_Work instruction:_
Find every line in the material below that contains the word "Battery", matching case exactly, and copy each of those lines.

Excerpts from a dataset
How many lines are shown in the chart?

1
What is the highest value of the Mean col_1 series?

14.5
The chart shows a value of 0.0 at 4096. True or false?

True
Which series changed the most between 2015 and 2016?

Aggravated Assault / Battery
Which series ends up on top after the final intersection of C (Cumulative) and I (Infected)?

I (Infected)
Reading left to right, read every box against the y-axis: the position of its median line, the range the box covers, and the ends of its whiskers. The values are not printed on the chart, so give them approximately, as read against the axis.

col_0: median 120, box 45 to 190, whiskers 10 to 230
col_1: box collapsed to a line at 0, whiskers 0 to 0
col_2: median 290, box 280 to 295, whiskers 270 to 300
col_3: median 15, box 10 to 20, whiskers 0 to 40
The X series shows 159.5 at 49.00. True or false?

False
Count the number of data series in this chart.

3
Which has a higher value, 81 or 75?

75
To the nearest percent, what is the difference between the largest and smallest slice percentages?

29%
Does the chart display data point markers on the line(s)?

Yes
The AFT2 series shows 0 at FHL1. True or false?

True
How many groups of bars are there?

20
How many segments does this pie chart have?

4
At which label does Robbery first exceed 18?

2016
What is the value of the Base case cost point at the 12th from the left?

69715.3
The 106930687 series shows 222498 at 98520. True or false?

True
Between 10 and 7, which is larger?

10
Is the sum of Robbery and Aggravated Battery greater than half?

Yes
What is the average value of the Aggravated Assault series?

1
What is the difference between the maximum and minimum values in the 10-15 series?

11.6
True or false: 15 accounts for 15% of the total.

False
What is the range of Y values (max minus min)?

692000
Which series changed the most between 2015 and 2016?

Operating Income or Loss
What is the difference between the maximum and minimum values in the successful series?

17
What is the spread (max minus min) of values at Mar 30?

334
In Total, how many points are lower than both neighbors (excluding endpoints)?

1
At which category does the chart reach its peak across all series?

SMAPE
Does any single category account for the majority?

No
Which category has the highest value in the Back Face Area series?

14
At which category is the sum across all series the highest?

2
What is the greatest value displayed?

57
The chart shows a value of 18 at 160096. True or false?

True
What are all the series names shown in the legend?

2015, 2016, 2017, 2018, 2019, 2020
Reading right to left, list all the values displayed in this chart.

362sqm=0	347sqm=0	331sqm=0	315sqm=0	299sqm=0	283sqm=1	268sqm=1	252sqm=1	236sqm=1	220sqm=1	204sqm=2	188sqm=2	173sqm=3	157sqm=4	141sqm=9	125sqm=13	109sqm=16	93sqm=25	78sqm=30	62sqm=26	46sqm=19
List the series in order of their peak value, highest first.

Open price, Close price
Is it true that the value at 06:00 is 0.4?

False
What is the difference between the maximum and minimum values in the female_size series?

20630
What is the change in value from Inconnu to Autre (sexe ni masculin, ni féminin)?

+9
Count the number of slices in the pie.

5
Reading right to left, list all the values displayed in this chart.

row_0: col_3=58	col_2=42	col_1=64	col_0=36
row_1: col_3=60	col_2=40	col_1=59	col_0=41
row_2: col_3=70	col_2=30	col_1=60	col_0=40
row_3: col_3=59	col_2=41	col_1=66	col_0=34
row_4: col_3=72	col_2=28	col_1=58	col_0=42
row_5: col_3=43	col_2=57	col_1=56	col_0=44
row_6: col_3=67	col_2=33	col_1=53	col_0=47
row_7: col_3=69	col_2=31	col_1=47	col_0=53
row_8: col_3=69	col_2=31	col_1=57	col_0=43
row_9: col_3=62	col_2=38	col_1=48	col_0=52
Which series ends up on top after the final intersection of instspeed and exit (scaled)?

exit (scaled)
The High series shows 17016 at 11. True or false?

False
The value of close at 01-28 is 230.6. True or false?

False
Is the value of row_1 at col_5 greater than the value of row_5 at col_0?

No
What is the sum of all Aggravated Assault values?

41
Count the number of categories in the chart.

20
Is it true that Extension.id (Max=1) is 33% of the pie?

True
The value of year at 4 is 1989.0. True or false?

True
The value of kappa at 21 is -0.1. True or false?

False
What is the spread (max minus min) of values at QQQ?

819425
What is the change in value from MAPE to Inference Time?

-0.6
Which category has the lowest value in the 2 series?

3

_Solution to this task:_
Aggravated Assault / Battery
Is the sum of Robbery and Aggravated Battery greater than half?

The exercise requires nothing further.